#### GIVEN REQUEST
Format the records from the line containing "phylum: Tracheophyta" through the line containing "scientific name: Carduus crispus" as a numbered list, leaving out any blank lines.

#### Recorded data
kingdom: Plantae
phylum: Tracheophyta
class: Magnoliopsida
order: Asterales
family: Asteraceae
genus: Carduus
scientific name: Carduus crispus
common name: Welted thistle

---

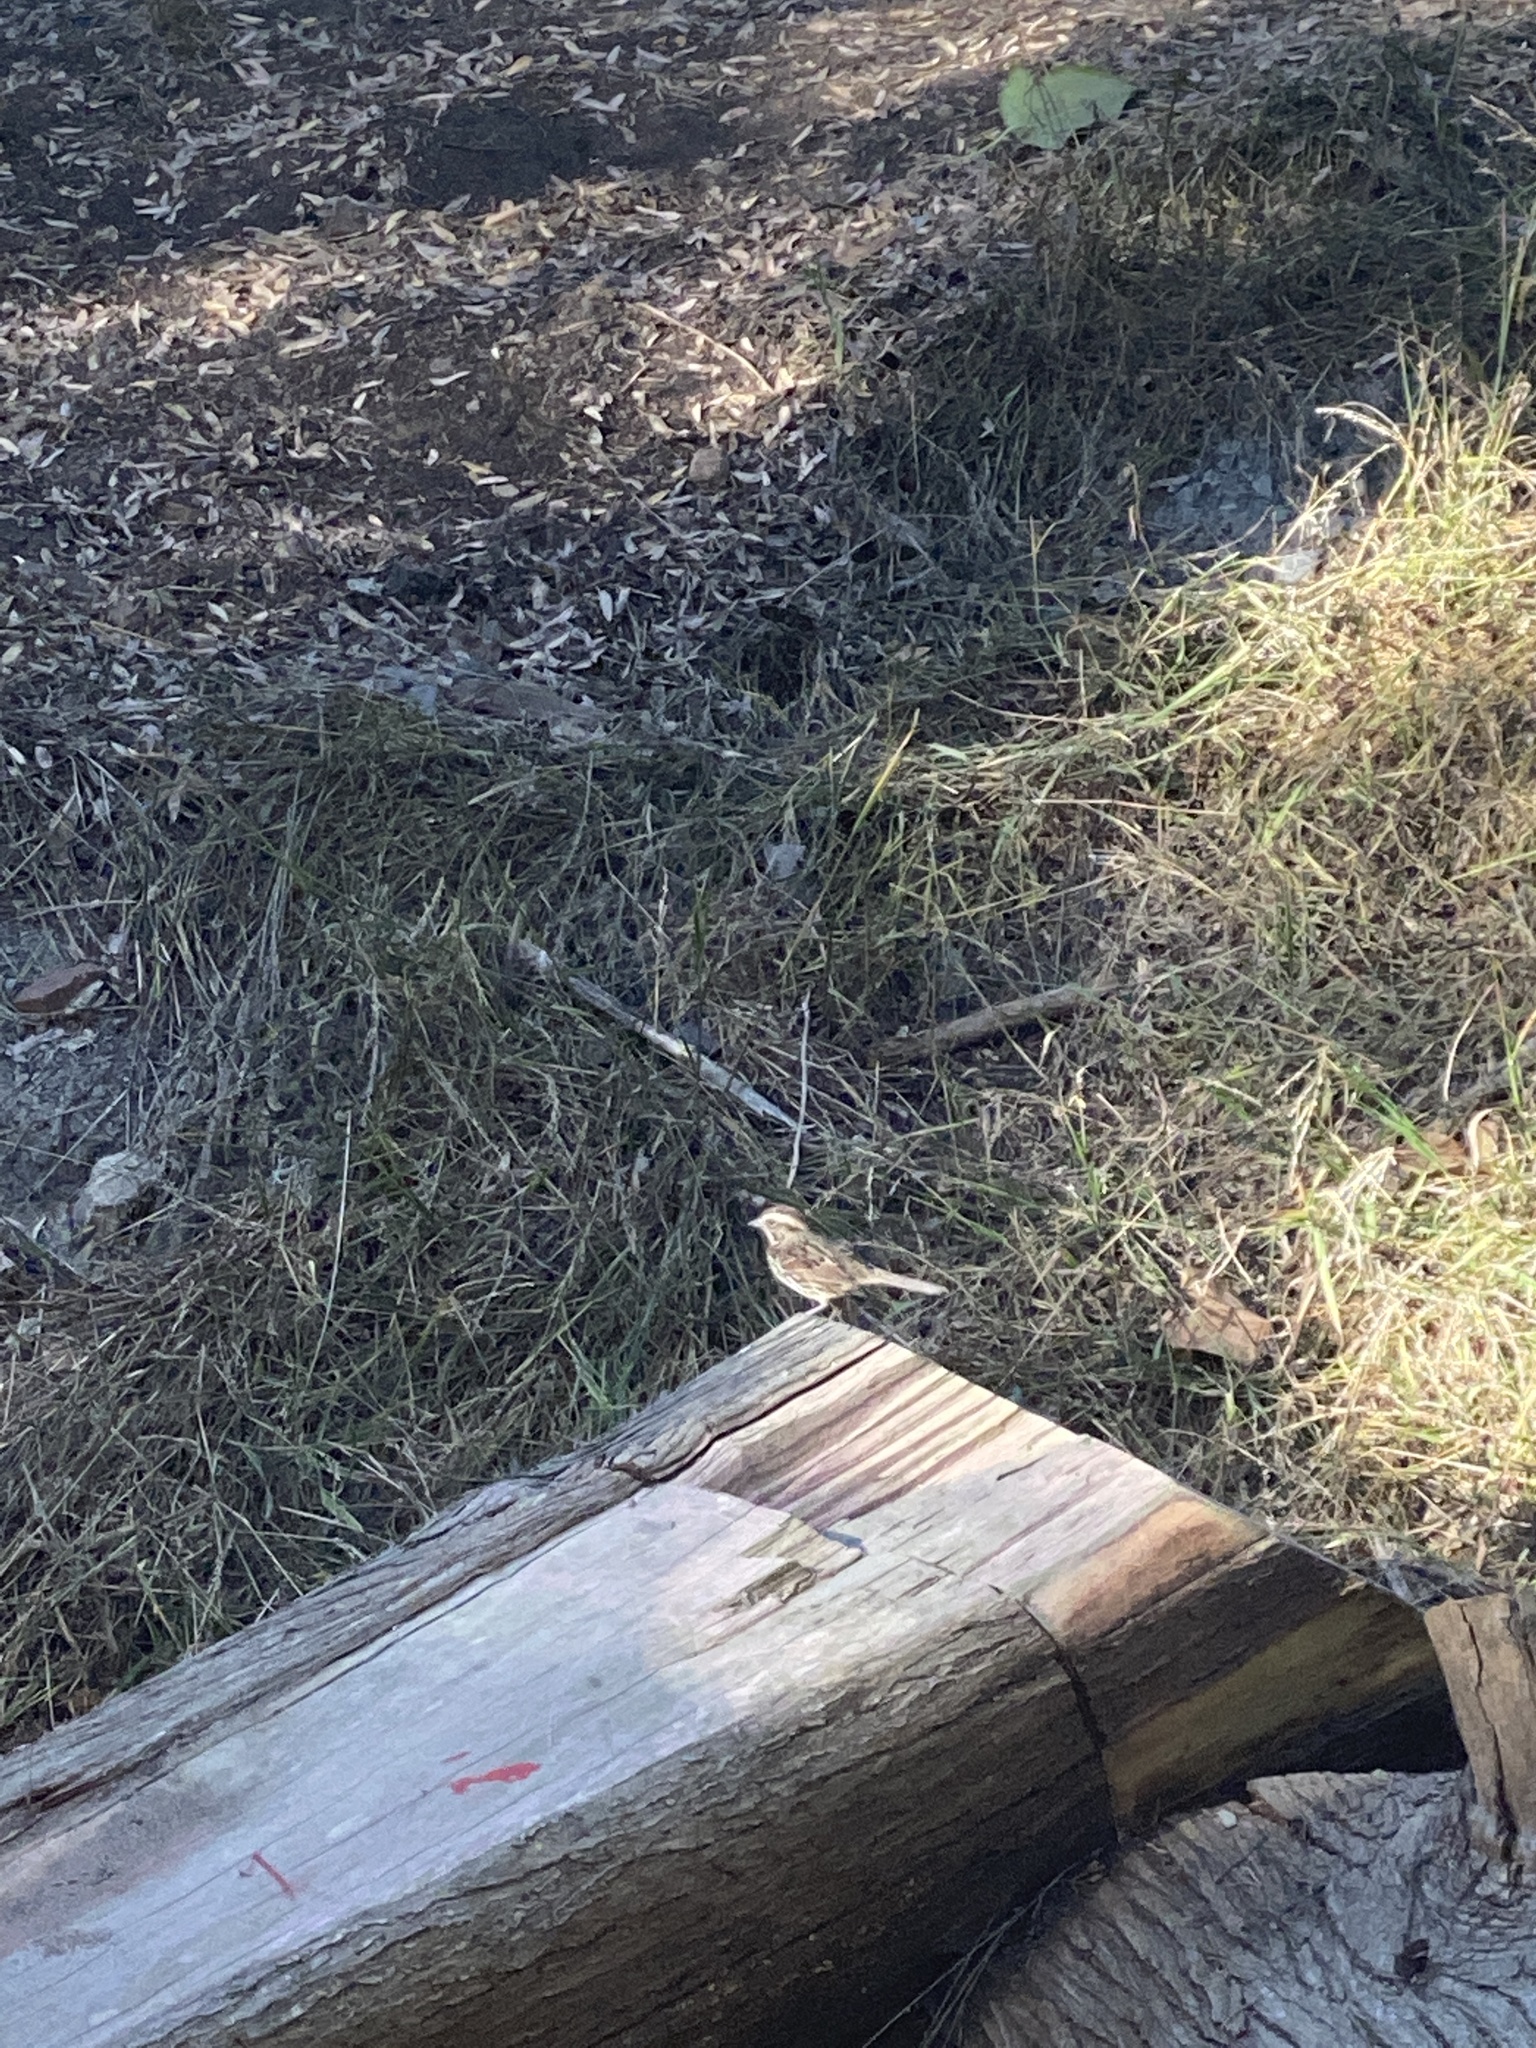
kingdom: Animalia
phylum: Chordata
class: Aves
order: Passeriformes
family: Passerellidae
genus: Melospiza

#### TASK ANSWER
1. phylum: Tracheophyta
2. class: Magnoliopsida
3. order: Asterales
4. family: Asteraceae
5. genus: Carduus
6. scientific name: Carduus crispus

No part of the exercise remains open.